On the other hand, KAI1/CD82 expression was demonstrated to be consistently downregulated during the progression of human colon cancer, as well as breast cancer (Huang et al, 1998), pancreatic cancer (Sho et al, 1998) and nonsmall cell lung cancer (Adachi et al, 1996). Furthermore, we have shown that the survival rate for colon cancer patients with negative KAI1/CD82 expression was strikingly lower than that of patients with KAI1/CD82-positive tumours. Similarly, the survival rate of patients with MRP-1/CD9-negative tumours was significantly lower than that of patients with MRP-1/CD9-positive tumours. The malignancy-suppressing effect of CD82 or CD9 may be based partially on cell motility inhibition and apoptosis induction promoted by concurrent GM3 synthesis and N-glycosylation (Ono et al, 1999). Although the precise mechanism remains unknown, the levels of the MRP-1/CD9 or KAI1/CD82 gene may be diminishing due to promoter abnormality or aberrant glycosylation may have occurred in the first hydro-philic region and normal MRP-1/CD9 or KAI1/CD82 function could be lost. Hence, GM3 and other lipids may contribute to the formation of tetraspanin/tetraspanin complexes. Our present study suggests that cancer progression may lead to collapse of tetras-panin/tetraspanin complexes as well as the collapse of tetraspanin/integrin complexes. In addition, a link between a tetraspanin and Rho GTPase cascade may explain why members of TM4SF are involved in cell activation, adhesion, growth and metastasis (Delaguillaumie et al, 2002). Although the precise biological functions of these proteins remain unknown, the downregulation of KAI1/CD82 and MRP-1/CD9 genes during the progression of human cancer is highly associated with a poor prognosis.

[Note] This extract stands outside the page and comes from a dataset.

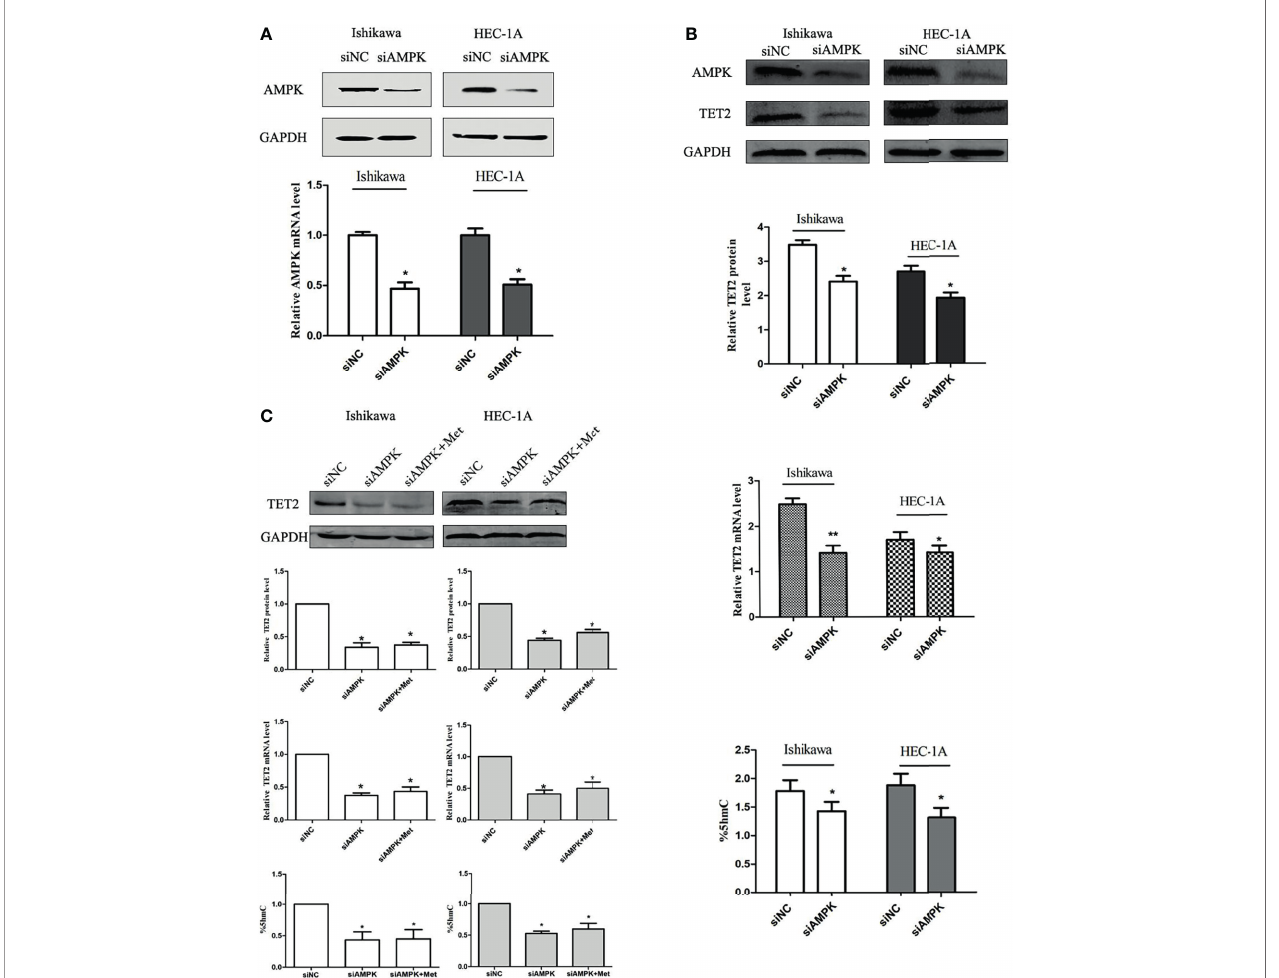
FIGURE 6 | The regulation of TET2 and 5hmC by metformin depends on the presence of AMPK. We knocked down AMPK using an siRNA. The AMPK knockdown ef fi ciency of the gene-speci fi c siRNA was con fi rmed using western blotting and real-time PCR (A) . The knockdown of AMPK gene expression with the siRNA signi fi cantly reduced the expression of TET2 and the level of 5hmC (B) . Western blotting and real-time PCR results showed that metformin did not signi fi cantly increase the expression of TET2 and 5hmC in these cells when knocked down AMPK (C) . *P < 0.05, **P < 0.01, compared with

The classification of colon cancers according to MRP-1/CD9, KAI1/CD82 and CD151 expression might be useful in identifying patients for whom intensive adjuvant therapy is warranted. It is conceivable that testing tumours for TM4SF expression, in combination with other molecular and biochemical assays, may improve the prognostic evaluation of colon cancer patients, and enhance the clinician's ability to prospectively identify patients who will have early disease recurrence and who require adjuvant chemotherapy.